*Extract*
>>>
For God's will cannot be irrational, as Anselm said in Cur Deus
homo?,
chap. 8. Therefore, natural reason, which indicates what is per se
bad or good for a man, thereby indicates that it is God's will that one
thing should be done and another avoided. 9. Objection and reply. You will object: "From the fact that God's will is pleased or displeased it does not follow that his will obligates in the manner of a precept. For, first of all, we are not for this reason bound to conform ourselves to every divine volition that is a simple preference. In fact, we are not even bound to conform ourselves to every 'well-pleased'--that is, efficacious--willing on God's part. Rather, we are bound to conform ourselves only to a volition by which God wills to bind us, something I infer from Summa Theologiae 1-2, q. 19. It is for this reason that even though works of counsel please God, it does not follow that his will prescribes them. Second, whatever I do contrary to reason will displease any just or beatified man, and yet such a man's will is nonetheless not preceptive." I reply, first, that I am not talking about just any sort of
pleased
will, but only of that will which something good pleases in such a way
that the contrary act--or an opposite omission--displeases it as
something
bad. But works of counsel do not please God in this way; rather, they
please
him in such a way that there is no badness that displeases him in the
omission
of such works. And so his being pleased in such a case is called a simple
will. However, in the first sort of case, where one thing pleases
him
in such a way that the opposite simply displeases him, his being
pleased
is instead judged to be an absolute will. Hence, I claim that
this
latter sort of will should be thought of as existing in God insofar as
he is the supreme ruler and not as something that might be found in a
private
person who is just, whether he be beatified or [still] a pilgrim on
earth.
For in having this sort of absolute pleasure or displeasure,
God
wills absolutely that the deed in question be done or not done in
his
role as supreme ruler. Therefore, this sort of will is such that
through
it he wants to obligate his subjects to do something or not to do it.
<<<
*Extracted information*
>>>
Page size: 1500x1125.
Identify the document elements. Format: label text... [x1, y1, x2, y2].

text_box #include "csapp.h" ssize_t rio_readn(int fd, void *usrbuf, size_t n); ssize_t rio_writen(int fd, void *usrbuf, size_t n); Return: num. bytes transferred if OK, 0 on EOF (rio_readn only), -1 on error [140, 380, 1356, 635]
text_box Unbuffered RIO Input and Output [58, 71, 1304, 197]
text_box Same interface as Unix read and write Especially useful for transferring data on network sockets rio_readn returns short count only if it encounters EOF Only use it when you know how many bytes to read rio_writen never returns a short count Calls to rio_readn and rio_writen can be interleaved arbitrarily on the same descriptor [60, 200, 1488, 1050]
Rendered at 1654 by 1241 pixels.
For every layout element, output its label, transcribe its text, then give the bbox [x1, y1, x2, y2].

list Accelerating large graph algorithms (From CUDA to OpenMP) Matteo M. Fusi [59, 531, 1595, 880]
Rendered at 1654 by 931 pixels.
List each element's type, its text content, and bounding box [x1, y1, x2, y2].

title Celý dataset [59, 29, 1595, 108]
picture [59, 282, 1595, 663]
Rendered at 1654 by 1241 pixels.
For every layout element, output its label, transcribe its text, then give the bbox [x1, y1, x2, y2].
<<<
*Tasks*
**a)** From the extract on God's will, pull out everything from "For in having" down to "not to do it.".
**b)** Answer these questions from the extract on God's will:
(i) Which work of Anselm's is cited, and at what chapter?
(ii) From what part of the Summa Theologiae does the objector draw the inference?
(iii) What is God's being pleased called when no badness displeases him in the omission of a work?
**c)** List every descriptive adjective that stands directly before the word "will" in the extract on God's will. Leave out possessives and words like "that" or "his".
The rows have nothing to do with the text.

*Answers*
**a)**
For in having this sort of absolute pleasure or displeasure,
God
wills absolutely that the deed in question be done or not done in
his
role as supreme ruler. Therefore, this sort of will is such that
through
it he wants to obligate his subjects to do something or not to do it.

**b)**
(i) Cur Deus homo?, chapter 8
(ii) 1-2, q. 19
(iii) A simple will

**c)** pleased, simple, absolute